Your goal: In the entries that follow, the lines from the one with "right eye: (359, 137)" through the one with "right wrist: (230, 388)" are the ones to write out, exactly and with both ends included. Nothing else should appear.

Supplied information Block Start

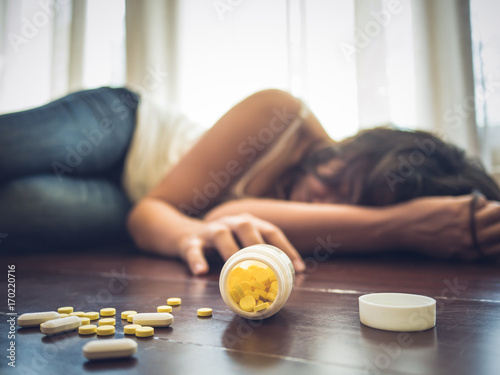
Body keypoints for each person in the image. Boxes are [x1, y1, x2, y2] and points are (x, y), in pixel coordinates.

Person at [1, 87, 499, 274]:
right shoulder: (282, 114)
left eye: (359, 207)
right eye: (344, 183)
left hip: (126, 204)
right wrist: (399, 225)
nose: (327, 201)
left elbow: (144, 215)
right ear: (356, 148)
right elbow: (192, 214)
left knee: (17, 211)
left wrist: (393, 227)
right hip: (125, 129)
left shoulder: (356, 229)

Supplied information Block End
Supplied information Block Start

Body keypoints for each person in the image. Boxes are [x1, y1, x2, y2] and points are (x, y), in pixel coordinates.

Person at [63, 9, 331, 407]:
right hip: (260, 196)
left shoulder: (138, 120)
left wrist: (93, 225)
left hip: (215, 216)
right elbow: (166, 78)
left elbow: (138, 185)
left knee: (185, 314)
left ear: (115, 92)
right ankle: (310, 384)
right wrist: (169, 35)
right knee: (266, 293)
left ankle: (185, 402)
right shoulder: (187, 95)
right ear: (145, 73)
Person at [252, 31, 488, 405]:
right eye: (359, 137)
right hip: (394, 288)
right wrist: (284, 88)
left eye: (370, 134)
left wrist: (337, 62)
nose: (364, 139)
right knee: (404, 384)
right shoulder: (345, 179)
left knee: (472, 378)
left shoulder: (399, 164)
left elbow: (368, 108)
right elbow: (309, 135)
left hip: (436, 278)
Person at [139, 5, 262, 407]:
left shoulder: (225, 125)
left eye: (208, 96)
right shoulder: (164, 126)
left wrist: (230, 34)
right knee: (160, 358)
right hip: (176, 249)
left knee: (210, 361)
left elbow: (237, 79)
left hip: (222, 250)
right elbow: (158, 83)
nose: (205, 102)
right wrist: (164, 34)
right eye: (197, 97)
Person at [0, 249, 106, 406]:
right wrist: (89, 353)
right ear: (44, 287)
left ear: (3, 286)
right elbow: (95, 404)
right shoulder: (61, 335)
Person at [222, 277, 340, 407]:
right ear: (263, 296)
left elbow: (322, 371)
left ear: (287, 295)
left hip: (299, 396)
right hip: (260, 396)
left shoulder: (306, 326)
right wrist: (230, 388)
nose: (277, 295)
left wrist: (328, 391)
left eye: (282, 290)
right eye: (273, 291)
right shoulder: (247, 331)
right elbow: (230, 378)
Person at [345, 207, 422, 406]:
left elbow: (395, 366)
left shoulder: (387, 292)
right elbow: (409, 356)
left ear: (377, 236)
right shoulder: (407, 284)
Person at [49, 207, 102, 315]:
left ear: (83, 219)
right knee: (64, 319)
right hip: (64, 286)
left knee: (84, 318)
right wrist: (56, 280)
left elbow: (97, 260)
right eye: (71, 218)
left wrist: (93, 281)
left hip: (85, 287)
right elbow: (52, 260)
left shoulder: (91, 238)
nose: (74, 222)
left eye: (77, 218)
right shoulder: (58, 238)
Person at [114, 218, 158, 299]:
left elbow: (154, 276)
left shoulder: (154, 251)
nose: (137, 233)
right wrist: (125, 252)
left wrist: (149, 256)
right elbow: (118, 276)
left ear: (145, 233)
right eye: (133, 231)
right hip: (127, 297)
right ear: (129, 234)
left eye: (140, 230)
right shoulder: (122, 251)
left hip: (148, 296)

Supplied information Block End

Response below:
right eye: (359, 137)
right hip: (394, 288)
right wrist: (284, 88)
left eye: (370, 134)
left wrist: (337, 62)
nose: (364, 139)
right knee: (404, 384)
right shoulder: (345, 179)
left knee: (472, 378)
left shoulder: (399, 164)
left elbow: (368, 108)
right elbow: (309, 135)
left hip: (436, 278)
Person at [139, 5, 262, 407]:
left shoulder: (225, 125)
left eye: (208, 96)
right shoulder: (164, 126)
left wrist: (230, 34)
right knee: (160, 358)
right hip: (176, 249)
left knee: (210, 361)
left elbow: (237, 79)
left hip: (222, 250)
right elbow: (158, 83)
nose: (205, 102)
right wrist: (164, 34)
right eye: (197, 97)
Person at [0, 249, 106, 406]:
right wrist: (89, 353)
right ear: (44, 287)
left ear: (3, 286)
right elbow: (95, 404)
right shoulder: (61, 335)
Person at [222, 277, 340, 407]:
right ear: (263, 296)
left elbow: (322, 371)
left ear: (287, 295)
left hip: (299, 396)
right hip: (260, 396)
left shoulder: (306, 326)
right wrist: (230, 388)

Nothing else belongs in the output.